Humble beginning
I come from (lately) Ruby, Java and Clojure and currently I’m working with some python projects and I was missing the way I used to test my code with rspec. After a quick research, I found three great projects that helps to make more readable tests, they are: py.test, Mock and sure.
Better assertions
I was missing a better way to make asserts into my tests. The option about using the plain assert is good but not enough and by using sure I could do some awesome code looking similar to rspec.
#instead of plain old assert
assert add(1, 4) == 5
#I'm empowered by
add(1, 4).should.be.equals(5)
[].should.be.empty
['chip8', 'schip8', 'chip16'].shouldnt.be.empty
[1, 2, 3, 4].should.have.length_of(4)
And this makes all the difference, my test code now is more expressive.
Struggling with monkeypatch
The other challenge I was facing was to understand and use monkeypatch for mocks and stubs. I find easier to use the Mock library even though its @patch looks similar to monkeypatch but I could grasp it quickly.
#Stubing
def test_simple_math_remotely_stubed():
server = Mock()
server.computes_add = Mock(return_value=3)
add_remotely(1, 2, server).should.be.equals(3)
#Mocking
def test_simple_math_remotely_mocked():
server = Mock()
add_remotely(1, 2, server)
server.computes_add.assert_called_once_with(1, 2)

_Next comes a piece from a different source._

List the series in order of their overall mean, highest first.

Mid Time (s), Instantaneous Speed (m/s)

#Stubing an internal dependency
@patch('cmath.nasa.random')
def test_simple_math_with_randon_generated_by_nasa(nasa_random_generator):
nasa_random_generator.configure_mock(return_value=42)

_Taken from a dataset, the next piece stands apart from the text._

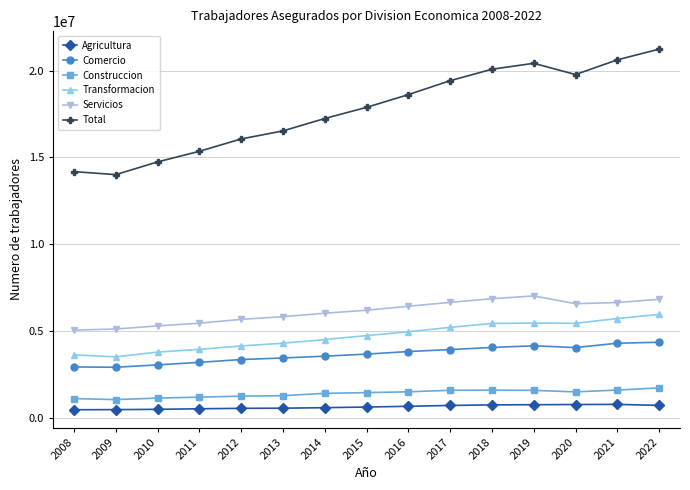

Is the value of Servicios at 2021 greater than the value of Comercio at 2016?

Yes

add_and_sum_with_rnd(3, 9).should.be.equals(54)
#Mocking an internal dependency
@patch('cmath.mailer.send')
def test_simple_math_that_sends_email(mailer_mock):
add_and_sends_email(3, 9)
mailer_mock.assert_called_once_with(
to='master@math.com',
subject='Complex addition',
body='The result was 12')
Make sure you
- Are using virtualenv for better lib version managment
- Have installed pytest, sure and mock
- Git cloned the project above to understand it.